The citations, established in 1985 by Governor Mario M. Cuomo and the State Legislature to promote fiction and poetry in New York, are awarded biennially under the aegis of the New York State Writers Institute. Awardees serve for two years in their honorary positions and each receives a $10,000 honorarium.
Woodson will receive the Edith Wharton Citation of Merit for Fiction and Jones will receive the Walt Whitman Citation of Merit for Poetry at a ceremony hosted by University at Albany President Havidán Rodríguez to take place at 7:30 pm on Friday, September 22, 2023, at the University at Albany’s Campus Center West Auditorium.
The NYS Author and NYS Poet ceremony serves as the official kickoff event for the 6th Annual Albany Book Festival presented by the NYS Writers Institute. That event takes place from 10:30 a.m. through 4:15 p.m. Saturday, September 23, 2023, where Woodson and Jones will appear at an informal conversation at 10:30 am and take questions from the audience in the Campus Center West Auditorium.
These events are free and open to the public and will be held at UAlbany’s Uptown Campus, 1400 Washington Avenue. More information can bee found at albanybookfestival.com.
New Yorks Laureates
The awardees are chosen by panels of jurors, including students, convened by the New York State Writers Institute at the University at Albany.
Both laureates came originally from the American South before putting down deep and lasting roots in New York City. Jacqueline Woodson, one of the most beloved children’s authors of her generation, moved to Brooklyn from Greenville, South Carolina at the age of seven. Patricia Spears Jones, born and raised in Arkansas, came to New York in the 1970s and quickly became a key figure in the poetry community.
Jacqueline Woodson‘s memoir, Brown Girl Dreaming, won the 2014 National Book Award and was a New York Times bestseller. Her novel, Another Brooklyn, was a National Book Award finalist and an Indie Pick in 2016.
Among her many awards, Woodson is a two-time recipient of the Coretta Scott King Award and a four-time recipient of the Newbery Medal. She has also been honored with the Kurt Vonnegut Award, the Langston Hughes Medal, and the Hans Christian Andersen Medal. In 2020, she was named a MacArthur Fellow. She is the author of more than 30 books for young people and adults including Each Kindness, If You Come Softly, Locomotion and I Hadn’t Meant to Tell You This.
She served as Young People’s Poet Laureate (2015-17), and the National Ambassador for Young People’s Literature of the Library of Congress (2018-19). She lives with her family in Brooklyn.
Patricia Spears Jones is a Brooklyn-based poet and the author of five collections, including The Beloved Community (2023) and A Lucent Fire: New and Selected Poems (2015). Her work has been anthologized in African American Poetry: 250 Years of Struggle and Song, and Angles of Ascent: A Norton Anthology of Contemporary African American Poetry.
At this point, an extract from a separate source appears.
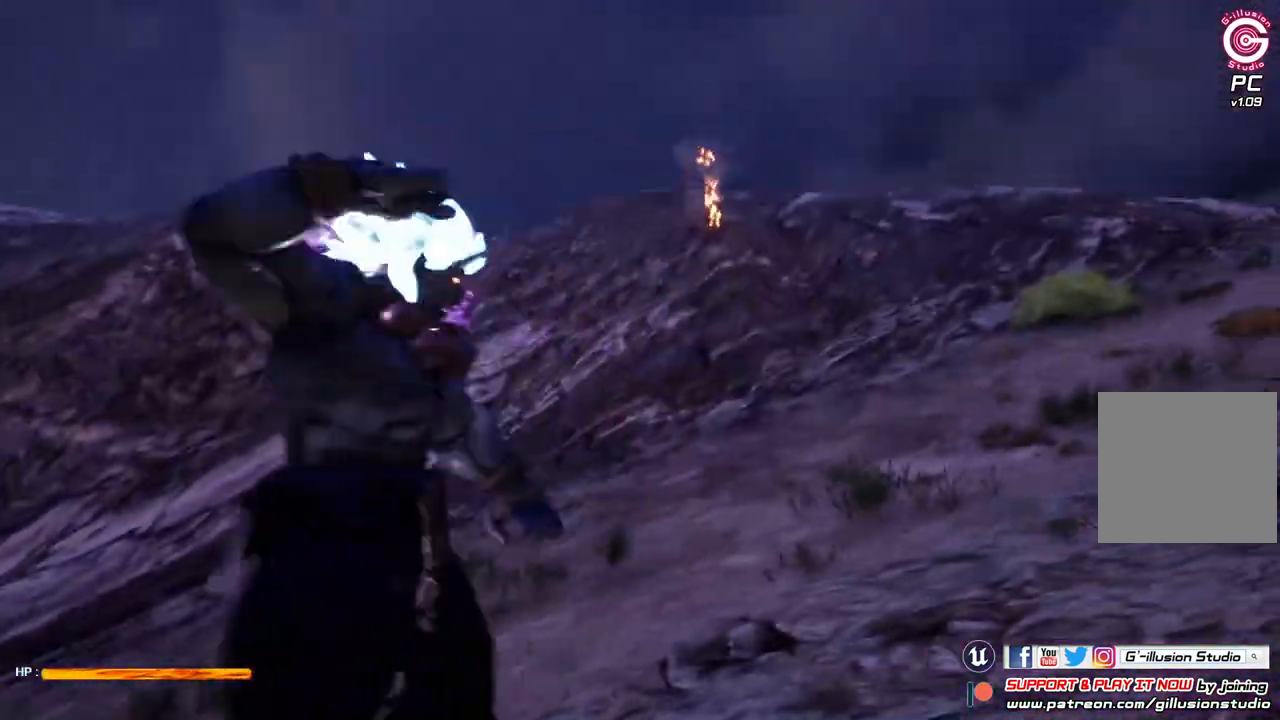
{"buttons": [], "left_stick": "center", "right_stick": "center", "events": [[67, "R2", "down"], [100, "A", "down"], [367, "A", "up"], [433, "R2", "up"]]}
She is also the co-editor of the groundbreaking 1978 anthology, Ordinary Women: An Anthology of New York City Women Poets.
Jones is the winner of the 2017 Jackson Poetry Prize from Poets & Writers and the recipient of a Literature Fellowship from the National Endowment for the Arts.
An active literary citizen of New York for more than four decades, Jones served as program coordinator for The Poetry Project of St. Mark’s Church and founded the WORDS Sunday series in Brooklyn. She is also a Senior Fellow Emeritus of the Black Earth Institute and founder of the American Poets Congress, a New York-based organization dedicated to finding “a new way of thinking about poetry and connecting it with politics.”